Ya da, tekil bir kariyer yolculuğu yerine her bir insanın birkaç kariyeri olacak. 20’lerinde girişimci, 30’larında profesyonel beyaz yakalı, 40’larında freelance, 50’lerinde akademisyen, 60’larında yönetim kurulu üyesi, 70’lerinde danışman olan insanlar artacak. Bir ömür boyu bilişimci, bankacı, perakendeci diye tek bir sektörde anılmak imkânsızlaşacak hatta değersizleşecek. Pazarlamacı insan kaynaklarına, finans uzmanı bilişime, satış yetkilisi operasyona geçecek. Sınırlar belirsizleşecek. Uzmanlıklar önem kaybedecek. Tek bir alanda derinlemesine ilerlemek değil yeni alanlarda kendini yenilemek anlam kazanacak. Esnekliği yakalamak, değişen koşullara uyum sağlamak hiç olmadığı kadar değer kazanacak. Kariyer yolculuğu hep yukarı değil, inişli çıkışlı, değişken, çetrefilli bir hal alacak. Kendisini yenilemeyi huy edinmiş çalışanlar, kendisini yenileme yeteneği olan kurumlarda çalışmak isteyecek.

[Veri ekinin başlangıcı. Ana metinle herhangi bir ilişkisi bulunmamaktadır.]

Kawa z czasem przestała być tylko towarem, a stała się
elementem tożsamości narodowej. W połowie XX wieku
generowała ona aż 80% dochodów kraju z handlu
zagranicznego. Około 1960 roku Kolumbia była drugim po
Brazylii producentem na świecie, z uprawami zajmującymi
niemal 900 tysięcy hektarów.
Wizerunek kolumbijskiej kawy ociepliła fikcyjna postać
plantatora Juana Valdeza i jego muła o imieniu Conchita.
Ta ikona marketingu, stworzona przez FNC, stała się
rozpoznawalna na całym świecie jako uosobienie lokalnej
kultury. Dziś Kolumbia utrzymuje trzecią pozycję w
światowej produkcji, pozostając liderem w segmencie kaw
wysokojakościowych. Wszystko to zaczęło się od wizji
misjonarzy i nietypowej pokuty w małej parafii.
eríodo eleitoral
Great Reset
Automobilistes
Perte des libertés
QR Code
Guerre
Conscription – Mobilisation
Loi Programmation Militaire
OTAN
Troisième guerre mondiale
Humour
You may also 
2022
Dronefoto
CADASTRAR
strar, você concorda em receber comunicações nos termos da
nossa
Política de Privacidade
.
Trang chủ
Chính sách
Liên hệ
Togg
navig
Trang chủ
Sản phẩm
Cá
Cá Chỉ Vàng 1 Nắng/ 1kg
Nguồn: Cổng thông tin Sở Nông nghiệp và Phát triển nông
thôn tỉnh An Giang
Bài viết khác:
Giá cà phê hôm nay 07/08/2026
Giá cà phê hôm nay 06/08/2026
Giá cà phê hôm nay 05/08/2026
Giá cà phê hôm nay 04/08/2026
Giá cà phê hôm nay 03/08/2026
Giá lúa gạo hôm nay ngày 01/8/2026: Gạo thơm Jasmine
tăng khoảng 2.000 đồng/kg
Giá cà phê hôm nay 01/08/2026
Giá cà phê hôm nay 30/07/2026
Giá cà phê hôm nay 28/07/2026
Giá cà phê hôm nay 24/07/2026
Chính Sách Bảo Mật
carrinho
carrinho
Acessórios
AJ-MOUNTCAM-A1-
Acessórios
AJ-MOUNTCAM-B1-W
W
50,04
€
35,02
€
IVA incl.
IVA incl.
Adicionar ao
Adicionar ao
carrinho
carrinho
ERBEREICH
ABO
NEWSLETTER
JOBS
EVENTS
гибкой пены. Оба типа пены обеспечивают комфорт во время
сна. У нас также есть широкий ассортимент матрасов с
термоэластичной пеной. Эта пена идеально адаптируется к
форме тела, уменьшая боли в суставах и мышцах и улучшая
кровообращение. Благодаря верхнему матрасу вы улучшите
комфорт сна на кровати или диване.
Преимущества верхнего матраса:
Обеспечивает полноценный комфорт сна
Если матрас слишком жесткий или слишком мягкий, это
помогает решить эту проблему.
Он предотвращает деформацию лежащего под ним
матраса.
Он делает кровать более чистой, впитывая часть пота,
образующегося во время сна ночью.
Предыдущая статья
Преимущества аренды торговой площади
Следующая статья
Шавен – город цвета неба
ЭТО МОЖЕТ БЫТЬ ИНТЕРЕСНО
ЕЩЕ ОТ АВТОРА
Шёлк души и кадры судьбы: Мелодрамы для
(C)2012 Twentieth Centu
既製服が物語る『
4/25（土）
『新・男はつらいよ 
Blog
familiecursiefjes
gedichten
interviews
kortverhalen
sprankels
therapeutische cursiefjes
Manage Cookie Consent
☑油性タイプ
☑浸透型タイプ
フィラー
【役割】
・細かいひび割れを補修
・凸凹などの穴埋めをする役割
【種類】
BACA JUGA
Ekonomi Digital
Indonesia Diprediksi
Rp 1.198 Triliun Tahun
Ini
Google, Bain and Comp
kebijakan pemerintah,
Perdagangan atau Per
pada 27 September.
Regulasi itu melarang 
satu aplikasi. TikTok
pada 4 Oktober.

Bu yüzyılda, ortalama yaşam süresini ve çalışma performansını artıran teknoloji için bir sonraki adım, çalışma hayatını da buna uygun biçimde modellemek olmalı. Tek boyutlu bir yaşam-kariyer çizgisi yerine, üç boyutlu akışkan bir kariyeri tasarlamak da teknolojinin görevi.